START Extracted data

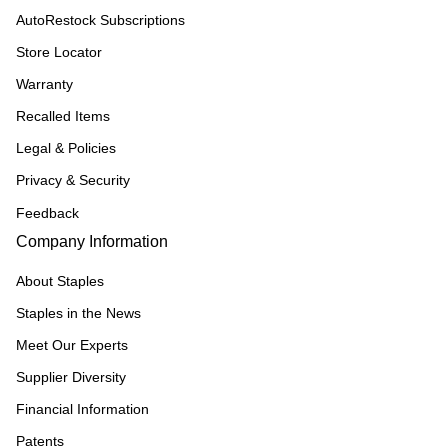
AutoRestock Subscriptions
Store Locator
Warranty
Recalled Items
Legal & Policies
Privacy & Security
Feedback
Company Information
About Staples
Staples in the News
Meet Our Experts
Supplier Diversity
Financial Information
Patents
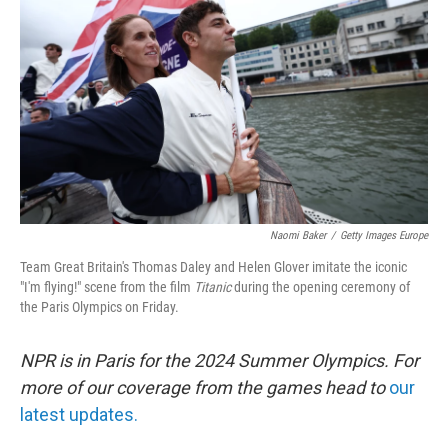
o
r
I
k
n
Naomi Baker
/
Getty Images Europe
Team Great Britain's Thomas Daley and Helen Glover imitate the iconic
"I'm flying!" scene from the film
Titanic
during the opening ceremony of
the Paris Olympics on Friday.
NPR is in Paris for the 2024 Summer Olympics. For
more of our coverage from the games head to
our
latest updates.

END Extracted data

● **What this task involves**
Take the data above and repeat it exactly, leaving each picture out.

● **Output of the exercise**
AutoRestock Subscriptions
Store Locator
Warranty
Recalled Items
Legal & Policies
Privacy & Security
Feedback
Company Information
About Staples
Staples in the News
Meet Our Experts
Supplier Diversity
Financial Information
Patents
o
r
I
k
n
Naomi Baker
/
Getty Images Europe
Team Great Britain's Thomas Daley and Helen Glover imitate the iconic
"I'm flying!" scene from the film
Titanic
during the opening ceremony of
the Paris Olympics on Friday.
NPR is in Paris for the 2024 Summer Olympics. For
more of our coverage from the games head to
our
latest updates.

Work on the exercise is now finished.